Exercise inputs

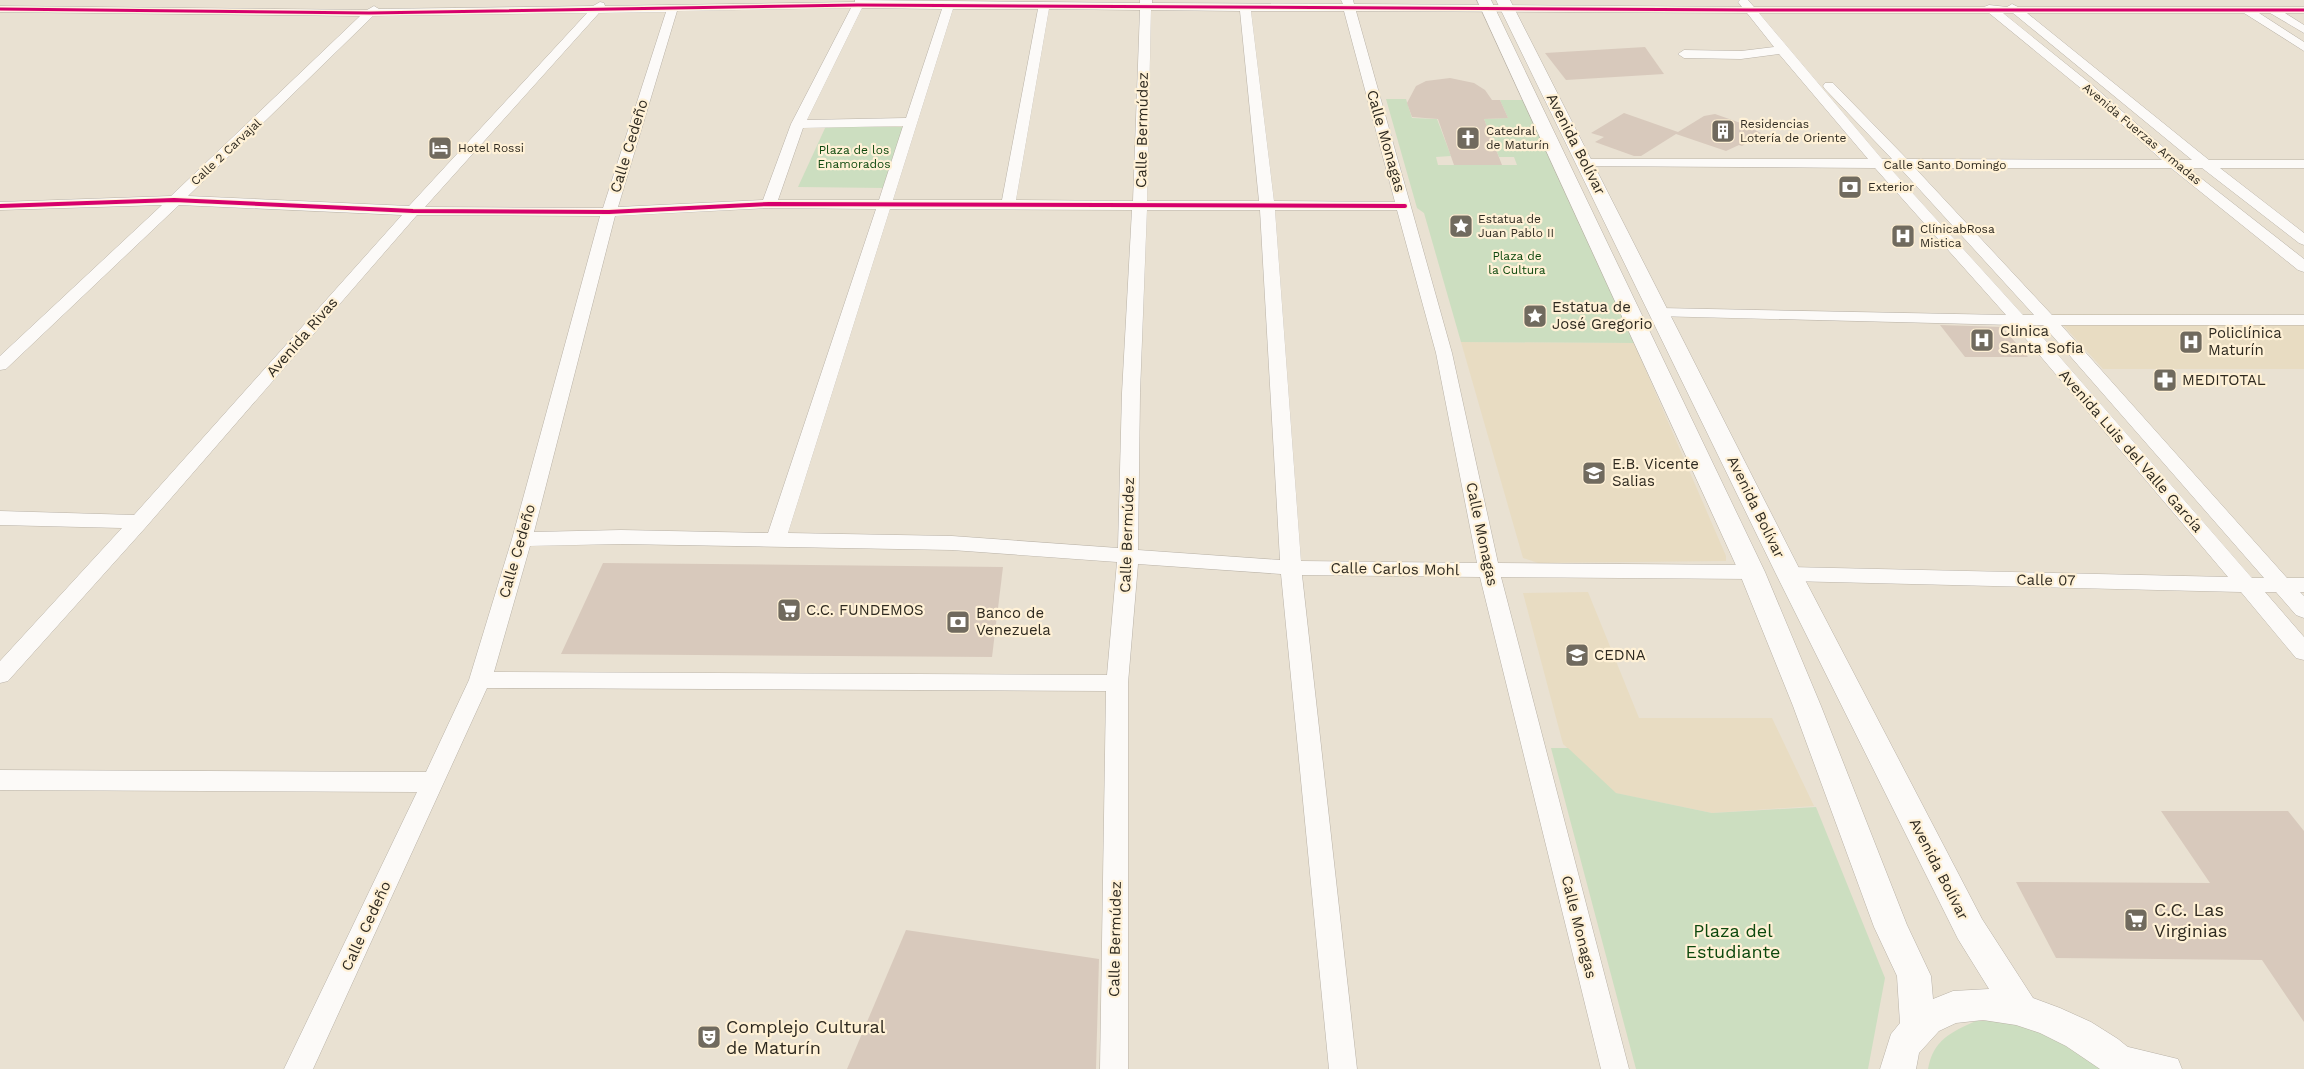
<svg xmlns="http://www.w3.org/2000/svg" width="2304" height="1069" font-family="'Work Sans',sans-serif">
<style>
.built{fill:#e8dcc2}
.green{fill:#ccdec0}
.building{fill:#d8c9bc}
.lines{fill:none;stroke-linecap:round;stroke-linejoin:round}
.minor-casing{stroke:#b9b2a7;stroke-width:1}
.tertiary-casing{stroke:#b9b2a7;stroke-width:1}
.minor{fill:#fcfaf8;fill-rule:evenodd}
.tertiary{fill:#fcfaf8;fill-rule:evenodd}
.cycleway-far1-casing{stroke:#fff1d6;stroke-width:5}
.cycleway-casing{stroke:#fff1d6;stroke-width:6}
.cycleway-far1{stroke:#d6006c;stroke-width:3}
.cycleway{stroke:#d6006c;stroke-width:4}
.labels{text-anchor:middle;stroke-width:4.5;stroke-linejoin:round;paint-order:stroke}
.far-poi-label{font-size:12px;fill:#2f2a20;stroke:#fff1d6;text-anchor:start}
.far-street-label{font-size:12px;fill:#2f2a20;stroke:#fff1d6}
.far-park-label{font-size:12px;fill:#0d480d;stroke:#fff1d6}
.street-label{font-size:15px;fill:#2f2a20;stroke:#fff1d6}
.poi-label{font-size:15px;fill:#2f2a20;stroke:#fff1d6;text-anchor:start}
.near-poi-label{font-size:18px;fill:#2f2a20;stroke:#fff1d6;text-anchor:start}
.near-park-label{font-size:18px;fill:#0d480d;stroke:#fff1d6}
</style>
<rect width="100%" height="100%" fill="#e9e1d2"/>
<!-- built -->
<g class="built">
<polygon points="2053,314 2304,315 2304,369 2103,369"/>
<polygon points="1461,342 1634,343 1726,556 1726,561 1538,563 1523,558"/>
<polygon points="1588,592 1639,718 1772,718 1814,806 1712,813 1615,793 1563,744 1523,593"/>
</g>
<!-- green -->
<g class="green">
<polygon points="1386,99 1406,99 1412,118 1437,119 1451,156 1436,157 1438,165 1517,165 1514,157 1499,157 1484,119 1508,118 1500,100 1526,100 1634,343 1461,342 1424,213 1417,208"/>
<polygon points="826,126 907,127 886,188 798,187"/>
<polygon points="1551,748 1568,748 1616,793 1712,813 1816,807 1885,978 1868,1069 1636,1069"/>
<path d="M1976,1021H2011L2051,1032L2110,1069H1928C1933,1040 1951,1032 1976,1021Z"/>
</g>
<!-- building -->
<g class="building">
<polygon points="1645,47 1664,74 1566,80 1545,53"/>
<polygon points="1450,78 1474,83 1485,90 1492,100 1500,100 1508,118 1484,119 1502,165 1454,165 1438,119 1412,117 1407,103 1416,86 1426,81"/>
<polygon points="1624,113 1678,132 1704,116 1715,114 1752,127 1751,128 1761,133 1742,146 1739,145 1726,151 1676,134 1641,156 1634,156 1595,142 1604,137 1591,133"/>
<polygon points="1940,325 2002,327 2028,357 1965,357"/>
<polygon points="603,563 1003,567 992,657 561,654"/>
<polygon points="2161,811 2288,811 2304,831 2304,1022 2262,960 2056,958 2016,882 2210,883"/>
<polygon points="906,930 1099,959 1096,1069 847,1069"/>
</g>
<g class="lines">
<!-- minor casing -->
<g class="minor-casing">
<g id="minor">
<path d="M855,0L1140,3V0H1152V3L1343,4L1341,0H1353L1354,4L1742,7L1738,2L1740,0H1748L1754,7H1984L1989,5L2007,7L2012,4L2018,7H2304V13H2285L2304,25V33L2270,13H2259L2304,42V51L2244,13H2027L2209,160H2304V168H2220L2304,233V245L2299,243L2202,168H2188L2304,259V272L2298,270L2171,168H1915L2052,315H2304V325H2061L2287,578H2304V592H2300L2304,596V618L2296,615L2276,592H2265L2304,637V660L2296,658L2241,592L1789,581L1782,579L1779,574L1782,569L1789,567L2228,577L2014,325L1654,316L1652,313L1654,310L1660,308L2006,315L1875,168L1581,166L1579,163L1586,159H1868L1779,54L1741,59L1684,58L1678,54L1684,50L1741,51L1774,47L1747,13L1356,11L1452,353L1498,563L1752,565L1759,567L1762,572L1759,577L1752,579L1501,577L1629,1069H1601L1480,577L1302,575L1357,1069H1329L1281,574L1138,564L1128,683V1069H1100L1106,691L487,688L313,1069H284L417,792L0,790V770L426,772L469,680L512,539L600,216L417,215L146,527L8,681L0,683V661L122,528L0,525V511L134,515L402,215L179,205L6,369L0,370V356L162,205L0,210V202L171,196L360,16L0,12V6L367,10L374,6L379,9L593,6L600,2L604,3L605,6L855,2ZM851,8L791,124L763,200L618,207L677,11ZM862,8L942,9L906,118L807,120ZM953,9H1038L1002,200H893ZM1049,9L1140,10L1133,201L1016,200ZM1151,10L1240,11L1259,201H1147ZM1251,11H1344L1395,202L1274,201ZM666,12L603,208L425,207L599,13ZM587,13L409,206L188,196L373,16ZM1759,13H1989L2083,90L2162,160L1907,159L1833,83H1825L1823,86L1825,89L1892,159H1882ZM2003,13H2013L2192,160H2178L2091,84ZM903,126L879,200H778L803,128ZM1890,168H1900L2034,315H2023ZM769,208L876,209L768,533L621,530L534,532L615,216ZM890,209L1132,210L1122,393L1118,548L952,536L788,533ZM1147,210H1260L1280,560L1138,550L1140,393ZM1275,210H1397L1436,353L1477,563L1301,561ZM2032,325H2043L2264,578H2252ZM621,544L952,550L1117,562L1107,675L494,672L530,546Z"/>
<polygon points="2116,1044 2178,1059 2182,1069 2109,1069 2106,1068 2102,1058 2106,1048"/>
</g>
</g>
<!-- tertiary casing -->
<g class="tertiary-casing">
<polygon id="tertiary" points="1477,0 1491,0 1765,572 1821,706 1907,925 1931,976 1933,999 1953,991 1989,989 1958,939 1776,574 1496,0 1510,0 1802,574 1982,919 2033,998 2060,1008 2091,1022 2118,1039 2140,1057 2145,1069 2100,1069 2066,1046 2040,1033 2016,1025 1983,1020 1956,1023 1939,1031 1919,1053 1916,1069 1880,1069 1891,1034 1900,1023 1897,976 1874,927 1793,706 1739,572"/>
</g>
<!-- minor -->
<use href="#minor" class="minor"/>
<!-- tertiary -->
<use href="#tertiary" class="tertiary"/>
<!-- cycleway-far1 casing -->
<g class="cycleway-far1-casing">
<polyline id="cycleway-far1" points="0,9 369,13 858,5 1751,10 2304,10"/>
</g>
<!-- cycleway casing -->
<g class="cycleway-casing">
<polyline id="cycleway" points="0,206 174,200 413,211 609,212 769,204 1405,206"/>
</g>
<!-- cycleway-far1 -->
<use href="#cycleway-far1" class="cycleway-far1"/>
<!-- cycleway -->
<use href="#cycleway" class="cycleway"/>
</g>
<!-- icons -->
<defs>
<g id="building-square" transform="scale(1.25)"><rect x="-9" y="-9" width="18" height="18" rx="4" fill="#706a5e" stroke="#fff1d6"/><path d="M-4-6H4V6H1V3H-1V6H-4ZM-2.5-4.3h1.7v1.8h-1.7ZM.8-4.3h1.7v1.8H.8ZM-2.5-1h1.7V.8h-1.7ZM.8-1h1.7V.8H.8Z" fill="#fff"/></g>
<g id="church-square" transform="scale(1.25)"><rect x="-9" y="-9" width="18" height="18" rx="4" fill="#706a5e" stroke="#fff1d6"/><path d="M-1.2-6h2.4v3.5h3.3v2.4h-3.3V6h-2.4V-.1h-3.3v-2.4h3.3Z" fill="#fff"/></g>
<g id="hotel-square" transform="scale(1.25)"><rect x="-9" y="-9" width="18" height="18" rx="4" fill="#706a5e" stroke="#fff1d6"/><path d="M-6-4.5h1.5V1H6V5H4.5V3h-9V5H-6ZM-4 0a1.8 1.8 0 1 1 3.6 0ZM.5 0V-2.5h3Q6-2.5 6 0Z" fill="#fff"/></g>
<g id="bank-square" transform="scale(1.25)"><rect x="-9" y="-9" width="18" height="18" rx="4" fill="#706a5e" stroke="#fff1d6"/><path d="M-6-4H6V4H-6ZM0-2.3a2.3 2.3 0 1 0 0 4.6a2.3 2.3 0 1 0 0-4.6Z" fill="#fff"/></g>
<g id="sight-square" transform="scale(1.25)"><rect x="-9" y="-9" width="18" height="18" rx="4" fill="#706a5e" stroke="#fff1d6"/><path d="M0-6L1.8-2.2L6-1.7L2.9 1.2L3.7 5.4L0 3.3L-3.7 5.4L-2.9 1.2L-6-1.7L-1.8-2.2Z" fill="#fff"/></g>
<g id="hospital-square" transform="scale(1.25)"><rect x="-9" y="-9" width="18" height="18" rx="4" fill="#706a5e" stroke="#fff1d6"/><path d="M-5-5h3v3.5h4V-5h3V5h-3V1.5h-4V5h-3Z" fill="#fff"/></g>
<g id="pharmacy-square" transform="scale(1.25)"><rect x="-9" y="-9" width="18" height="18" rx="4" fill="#706a5e" stroke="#fff1d6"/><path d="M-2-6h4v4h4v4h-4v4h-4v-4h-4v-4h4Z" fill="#fff"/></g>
<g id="school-square" transform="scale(1.25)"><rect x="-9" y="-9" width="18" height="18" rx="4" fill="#706a5e" stroke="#fff1d6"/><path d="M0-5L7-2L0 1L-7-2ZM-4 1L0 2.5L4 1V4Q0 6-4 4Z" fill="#fff"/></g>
<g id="supermarket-square" transform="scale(1.25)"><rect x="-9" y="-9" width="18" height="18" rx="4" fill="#706a5e" stroke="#fff1d6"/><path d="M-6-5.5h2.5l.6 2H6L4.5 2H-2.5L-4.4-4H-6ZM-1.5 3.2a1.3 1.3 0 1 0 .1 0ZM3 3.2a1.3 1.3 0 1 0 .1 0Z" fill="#fff"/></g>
<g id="theatre-square" transform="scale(1.25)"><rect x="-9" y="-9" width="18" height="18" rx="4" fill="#706a5e" stroke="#fff1d6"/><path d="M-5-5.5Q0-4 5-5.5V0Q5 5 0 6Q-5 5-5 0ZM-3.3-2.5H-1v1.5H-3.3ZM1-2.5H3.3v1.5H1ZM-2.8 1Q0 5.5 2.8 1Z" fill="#fff"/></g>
</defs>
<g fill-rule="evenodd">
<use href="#building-square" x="1723" y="131"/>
<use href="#church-square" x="1468" y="138"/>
<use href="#hotel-square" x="440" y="148"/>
<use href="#bank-square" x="1850" y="187"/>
<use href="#sight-square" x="1461" y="226"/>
<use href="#hospital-square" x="1903" y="236"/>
<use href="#sight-square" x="1535" y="316"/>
<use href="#hospital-square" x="1982" y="340"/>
<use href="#hospital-square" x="2191" y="342"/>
<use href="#pharmacy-square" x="2165" y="380"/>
<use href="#school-square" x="1594" y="473"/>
<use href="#supermarket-square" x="789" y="610"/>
<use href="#bank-square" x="958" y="622"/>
<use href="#school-square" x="1577" y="655"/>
<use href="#supermarket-square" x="2136" y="920"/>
<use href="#theatre-square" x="709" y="1037"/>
</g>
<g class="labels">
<!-- far-poi labels -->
<g class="far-poi-label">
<text x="1740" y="128">Residencias<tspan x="1740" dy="14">Lotería de Oriente</tspan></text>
<text x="1486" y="135">Catedral<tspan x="1486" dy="14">de Maturín</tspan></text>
<text x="458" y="152">Hotel Rossi</text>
<text x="1868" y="191">Exterior</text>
<text x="1478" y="223">Estatua de<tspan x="1478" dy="14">Juan Pablo II</tspan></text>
<text x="1920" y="233">ClínicabRosa<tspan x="1920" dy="14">Mistica</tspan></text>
</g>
<!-- far-street labels -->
<g class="far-street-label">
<text transform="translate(2142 134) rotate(40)" y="4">Avenida Fuerzas Armadas</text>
<text transform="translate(226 152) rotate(-43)" y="4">Calle 2 Carvajal</text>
<text x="1945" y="169">Calle Santo Domingo</text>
</g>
<!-- far-park labels -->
<g class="far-park-label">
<text x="854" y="154">Plaza de los<tspan x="854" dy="14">Enamorados</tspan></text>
<text x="1517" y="260">Plaza de<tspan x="1517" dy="14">la Cultura</tspan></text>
</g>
<!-- street labels -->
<g class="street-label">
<text transform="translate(1142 130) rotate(-89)" y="5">Calle Bermúdez</text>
<text transform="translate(1386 141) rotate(74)" y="5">Calle Monagas</text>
<text transform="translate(1576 144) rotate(63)" y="5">Avenida Bolívar</text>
<text transform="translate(629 146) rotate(-73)" y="5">Calle Cedeño</text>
<text transform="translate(302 337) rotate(-49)" y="5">Avenida Rivas</text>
<text transform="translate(2131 451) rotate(49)" y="5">Avenida Luis del Valle García</text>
<text transform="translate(1756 507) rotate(64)" y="5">Avenida Bolívar</text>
<text transform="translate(1482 534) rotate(78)" y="5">Calle Monagas</text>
<text transform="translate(1127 535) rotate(-88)" y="5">Calle Bermúdez</text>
<text transform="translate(517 551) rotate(-74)" y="5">Calle Cedeño</text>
<text transform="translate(1395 569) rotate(1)" y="5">Calle Carlos Mohl</text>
<text transform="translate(2046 580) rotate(1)" y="5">Calle 07</text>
<text transform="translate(1939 869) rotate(63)" y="5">Avenida Bolívar</text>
<text transform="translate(366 926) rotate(-65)" y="5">Calle Cedeño</text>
<text transform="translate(1579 927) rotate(76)" y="5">Calle Monagas</text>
<text transform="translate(1115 939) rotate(-89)" y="5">Calle Bermúdez</text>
</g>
<!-- poi labels -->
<g class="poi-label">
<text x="1552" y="312">Estatua de<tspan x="1552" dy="17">José Gregorio</tspan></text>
<text x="2000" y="336">Clinica<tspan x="2000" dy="17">Santa Sofia</tspan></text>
<text x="2208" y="338">Policlínica<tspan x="2208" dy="17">Maturín</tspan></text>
<text x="2182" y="385">MEDITOTAL</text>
<text x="1612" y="469">E.B. Vicente<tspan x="1612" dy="17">Salias</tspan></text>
<text x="806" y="615">C.C. FUNDEMOS</text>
<text x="976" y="618">Banco de<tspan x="976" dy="17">Venezuela</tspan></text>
<text x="1594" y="660">CEDNA</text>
</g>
<!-- near-poi labels -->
<g class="near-poi-label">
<text x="2154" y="916">C.C. Las<tspan x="2154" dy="21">Virginias</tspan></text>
<text x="726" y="1033">Complejo Cultural<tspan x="726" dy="21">de Maturín</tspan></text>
</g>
<!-- near-park labels -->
<g class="near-park-label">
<text x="1733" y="937">Plaza del<tspan x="1733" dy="21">Estudiante</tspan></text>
</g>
</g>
</svg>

Your assignment
Which lines above hold the string "evenodd"? Copy each of them.

Expected answer
.minor{fill:#fcfaf8;fill-rule:evenodd}
.tertiary{fill:#fcfaf8;fill-rule:evenodd}
<g fill-rule="evenodd">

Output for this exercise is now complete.